En 2018, 72 % du verre consommé par les foyers québécois s’est retrouvé au dépotoir.

Bouteilles de vin: unanimes, les députés réclament la consigne

Après quelques déchirements, tous les députés de l’Assemblée nationale se sont finalement entendus pour réclamer qu’une consigne soit imposée sur les bouteilles de vin et de spiritueux au Québec.

Pour la députée solidaire Ruba Ghazal, le dépôt jeudi du rapport de la Commission des transports et de l’environnement sur les enjeux de recyclage et de valorisation locale du verre constitue «une victoire». «C’est la première fois dans l’histoire du Québec que tous les partis sont en faveur de la consigne sur les bouteilles de vin et de spiritueux de la SAQ», se réjouit-elle.

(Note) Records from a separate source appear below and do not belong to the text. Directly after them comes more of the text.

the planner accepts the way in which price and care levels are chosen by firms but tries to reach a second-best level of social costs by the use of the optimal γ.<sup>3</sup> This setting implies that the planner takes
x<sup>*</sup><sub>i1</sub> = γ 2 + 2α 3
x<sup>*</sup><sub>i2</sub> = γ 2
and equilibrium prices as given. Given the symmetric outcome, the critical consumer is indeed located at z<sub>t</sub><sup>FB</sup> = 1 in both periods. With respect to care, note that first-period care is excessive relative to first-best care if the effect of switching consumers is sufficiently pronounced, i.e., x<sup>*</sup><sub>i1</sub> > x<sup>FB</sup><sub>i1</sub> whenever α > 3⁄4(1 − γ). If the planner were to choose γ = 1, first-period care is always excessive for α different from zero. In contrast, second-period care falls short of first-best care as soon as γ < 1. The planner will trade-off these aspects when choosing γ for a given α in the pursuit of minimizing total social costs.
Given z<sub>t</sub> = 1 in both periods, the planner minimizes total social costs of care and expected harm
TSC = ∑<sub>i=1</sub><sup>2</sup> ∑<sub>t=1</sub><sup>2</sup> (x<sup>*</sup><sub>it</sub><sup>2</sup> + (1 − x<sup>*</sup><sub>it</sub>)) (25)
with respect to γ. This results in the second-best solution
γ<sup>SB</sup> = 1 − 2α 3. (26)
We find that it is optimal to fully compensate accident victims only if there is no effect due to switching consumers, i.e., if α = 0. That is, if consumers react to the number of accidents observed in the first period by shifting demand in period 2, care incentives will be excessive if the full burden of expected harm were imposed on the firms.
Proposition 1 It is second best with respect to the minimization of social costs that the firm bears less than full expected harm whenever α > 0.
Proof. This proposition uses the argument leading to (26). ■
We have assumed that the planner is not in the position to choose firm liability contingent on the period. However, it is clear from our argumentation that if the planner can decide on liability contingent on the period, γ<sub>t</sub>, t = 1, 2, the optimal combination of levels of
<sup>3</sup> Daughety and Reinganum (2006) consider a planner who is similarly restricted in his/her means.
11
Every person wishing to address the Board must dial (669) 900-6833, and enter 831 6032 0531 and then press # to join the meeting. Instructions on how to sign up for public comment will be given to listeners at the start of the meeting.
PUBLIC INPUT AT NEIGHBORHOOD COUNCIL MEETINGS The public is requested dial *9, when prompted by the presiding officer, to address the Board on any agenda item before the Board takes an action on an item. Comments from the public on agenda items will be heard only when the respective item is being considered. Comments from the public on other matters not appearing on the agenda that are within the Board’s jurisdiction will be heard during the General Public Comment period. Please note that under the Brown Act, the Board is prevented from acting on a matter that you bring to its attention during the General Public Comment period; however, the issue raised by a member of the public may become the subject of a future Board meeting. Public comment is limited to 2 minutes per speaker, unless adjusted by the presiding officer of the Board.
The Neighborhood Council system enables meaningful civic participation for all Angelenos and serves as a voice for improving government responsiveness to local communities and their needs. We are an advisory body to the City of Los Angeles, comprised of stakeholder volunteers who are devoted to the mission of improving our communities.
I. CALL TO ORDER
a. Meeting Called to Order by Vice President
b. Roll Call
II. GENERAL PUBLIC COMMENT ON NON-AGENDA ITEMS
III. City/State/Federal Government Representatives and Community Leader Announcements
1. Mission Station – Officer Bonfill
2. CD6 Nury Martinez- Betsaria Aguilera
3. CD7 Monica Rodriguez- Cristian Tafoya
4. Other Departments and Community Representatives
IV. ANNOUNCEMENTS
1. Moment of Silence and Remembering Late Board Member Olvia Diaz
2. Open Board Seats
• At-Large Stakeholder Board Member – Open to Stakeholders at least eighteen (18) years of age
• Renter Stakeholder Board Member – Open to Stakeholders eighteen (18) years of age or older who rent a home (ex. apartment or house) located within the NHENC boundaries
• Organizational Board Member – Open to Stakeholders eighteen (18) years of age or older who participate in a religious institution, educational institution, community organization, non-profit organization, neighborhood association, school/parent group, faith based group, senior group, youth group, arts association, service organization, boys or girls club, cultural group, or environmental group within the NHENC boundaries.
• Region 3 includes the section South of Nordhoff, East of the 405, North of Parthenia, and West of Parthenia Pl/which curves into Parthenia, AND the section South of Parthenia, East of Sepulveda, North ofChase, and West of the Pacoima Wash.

Plus tôt cette semaine, les discussions entre les partis étaient dans l’impasse et la publication du rapport était compromise. Mme Ghazal est heureuse que ses collègues députés de la Coalition avenir Québec (CAQ), du Parti libéral du Québec (PLQ) et du Parti québécois (PQ) aient accepté de mettre de l’eau dans leur vin. 

«Tous les élus vous disent, aux lobbyistes anticonsigne, que l’important, ce ne sont pas vos intérêts économiques, mais c’est bien le bien commun. Et le ministre Charette doit continuer à résister aux lobbyistes», commente-t-elle. 

La députée espère que le Québec réussira à se sortir de la crise du recyclage, qui fait paraître les Québécois «comme des arriérés par rapport à la question du recyclage», selon elle. 

La commission parlementaire, qui a entendu 30 groupes à la mi-août, a accouché de neuf recommandations. En plus d’élargir la consigne, la commission recommande aussi de moderniser les centres de tri afin d’améliorer la qualité des matières triées, d’interdire l’enfouissement du verre, d’encourager le développement de débouchés locaux du verre et de bonifier les mécanismes permettant d’assurer la traçabilité des matières résiduelles. 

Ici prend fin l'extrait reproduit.